And China’s decision late last year to require that most vehicles sold there be electric by 2035 is also critical because G.M. sells more cars in that country through its joint ventures than in the United States. And Britain, Ireland and the Netherlands have said they will ban sales of new gasoline and diesel cars starting in 2030.
G.M. has been talking about moving to zero-emissions vehicles for about two years. Last March, it unveiled modular battery technology that it said would lower costs. A few months later, G.M. said it could reach a point where electric vehicles cost no more than gasoline-powered ones more quickly than it had previously expected.
Ms.
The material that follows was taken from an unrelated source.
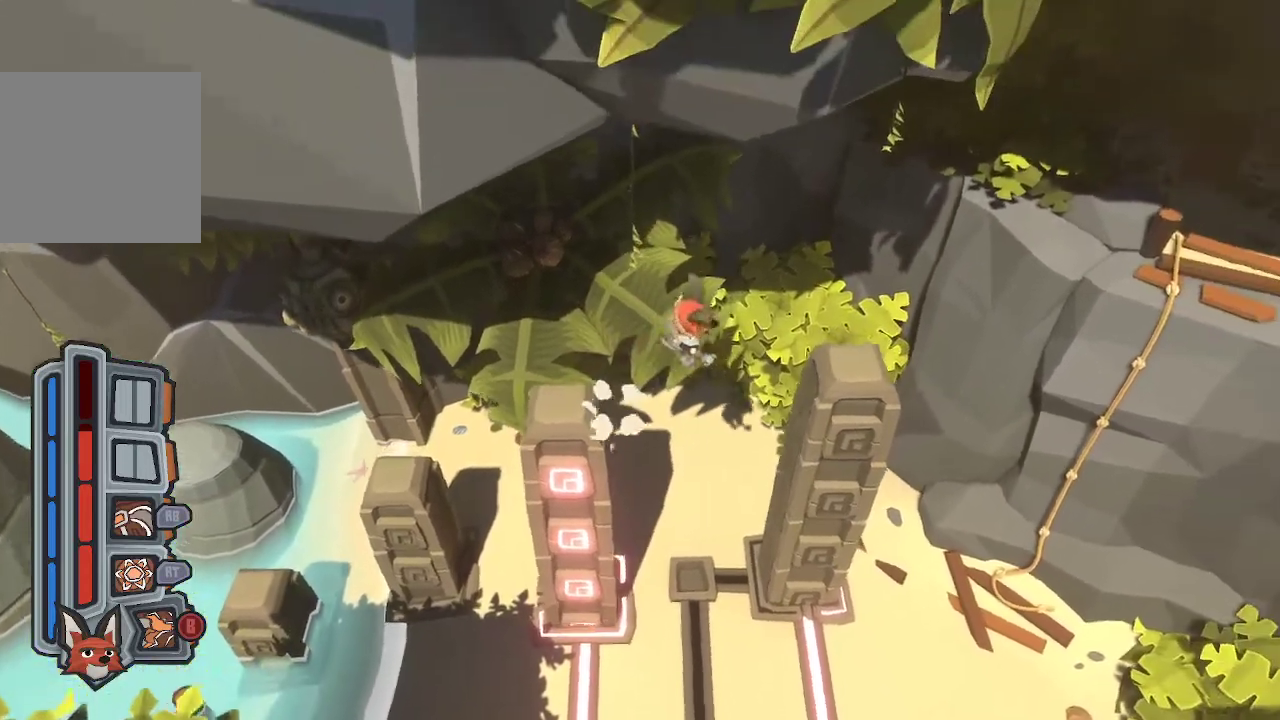
{"dt_ms": 500, "buttons": [], "left_stick": "right", "right_stick": "center", "events": [[267, "A", "down"], [367, "A", "up"]]}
Barra was getting support and input from an unexpected source — the Environmental Defense Fund, which had criticized G.M. in the past. The chief executive had shared a barbecue dinner with the group’s president, Fred Krupp, at a conference in 2015, and by last fall they were in regular contact by phone and email.
“We both had an optimism we could reach common ground,” Mr. Krupp said.
In October, G.M. unveiled a Hummer electric pickup truck, and within a day it had collected enough orders to account for all the trucks G.M. planned to make in the truck’s first year.
“That was another inflection point,” Mr. Parker, the chief sustainability officer, said. “It showed consumers really are very excited about owning electric vehicles.”
Just a few weeks later, Mr. Biden became the president-elect. And by December, G.M. was meeting with his transition team, Mr. Parker said. “Our vision of a zero-emissions future aligns very well with their vision and their goals.”
At the same time, G.M. signed a pledge, known as the Business Ambition for 1.5 Degrees, to combat global warming. By early January, the company was homing in on 2035 as the likely date for the electric transition, Mr. Parker said. On Jan. 12, Ms. Barra appeared at the Consumer Electronics Show and detailed G.M.’s vision of a future with no tailpipe emissions, but gave no specific date.